§ **WHAT YOU ARE ASKED TO DO**
Decide whether each statement below agrees with the passage about Zapol, answering yes or no and quoting the deciding words of the passage. 1. The abalone divers Zapol studied go as deep as 25 meters without air tanks. 2. Zapol has received 30 U.S. patents related to his nitric oxide research. 3. The trust Zapol and his wife set up funds a professorship at Harvard Medical School.

-------- TEXT PASSAGE --------

Over the years, Zapol’s curiosity also led him to Japan and Korea, where he and his colleagues studied female abalone divers who descend as far as 25 meters without air tanks or scuba equipment. Presidents George Bush and Barack Obama appointed him to the U.S. Arctic Research Commission, through which he has championed work on the mental health of indigenous peoples in the Arctic. He has received 13 U.S. patents related to his research on nitric oxide; others are pending. And royalties from earlier work are funding additional studies on the gas. Those royalties also made it possible for Zapol and his wife, Nikki, to set up a $3 million charitable remainder trust to fund a professorship in MIT’s new Institute for Medical Engineering and Science (IMES) last year. (The Zapols have been married for 45 years and have two children; their son, David ’95, met his wife on one of the Antarctic expeditions.) “His success has really been at the interface of basic science and clinical research, and I think he chose IMES as a way to foster that,” says IMES associate director Emery Brown, a fellow anesthesiologist at MGH and a professor of computational neuroscience and health sciences and technology at MIT. (Brown also happens to hold a professorship in anesthesia at Harvard Medical School that’s named for Zapol.)

-------- SUPPLIED ENTRIES --------

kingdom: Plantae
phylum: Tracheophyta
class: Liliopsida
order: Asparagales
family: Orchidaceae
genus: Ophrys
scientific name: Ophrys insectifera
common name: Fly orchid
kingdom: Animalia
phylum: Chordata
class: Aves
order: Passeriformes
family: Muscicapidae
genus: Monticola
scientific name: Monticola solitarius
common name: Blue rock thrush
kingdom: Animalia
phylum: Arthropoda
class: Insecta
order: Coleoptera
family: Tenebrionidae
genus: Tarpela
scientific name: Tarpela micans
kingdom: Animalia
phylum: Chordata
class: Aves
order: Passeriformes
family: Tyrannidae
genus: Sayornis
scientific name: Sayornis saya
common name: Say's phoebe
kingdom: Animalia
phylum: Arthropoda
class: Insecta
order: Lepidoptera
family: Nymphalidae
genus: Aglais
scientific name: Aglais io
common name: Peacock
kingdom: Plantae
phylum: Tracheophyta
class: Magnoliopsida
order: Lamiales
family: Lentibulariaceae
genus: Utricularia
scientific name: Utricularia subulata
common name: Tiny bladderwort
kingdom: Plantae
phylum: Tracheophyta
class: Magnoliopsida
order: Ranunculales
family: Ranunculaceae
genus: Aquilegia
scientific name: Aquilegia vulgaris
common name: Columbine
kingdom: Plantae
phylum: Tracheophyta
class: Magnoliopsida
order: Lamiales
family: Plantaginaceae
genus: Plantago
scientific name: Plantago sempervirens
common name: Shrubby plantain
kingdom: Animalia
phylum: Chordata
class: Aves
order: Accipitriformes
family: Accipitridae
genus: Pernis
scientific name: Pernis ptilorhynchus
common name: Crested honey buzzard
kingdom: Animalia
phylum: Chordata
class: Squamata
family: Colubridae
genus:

--------

§ **PROBLEM SOLUTION**
1. Yes: "descend as far as 25 meters without air tanks or scuba equipment"
2. No: "He has received 13 U.S. patents related to his research on nitric oxide"
3. No: "to fund a professorship in MIT’s new Institute for Medical Engineering and Science (IMES)"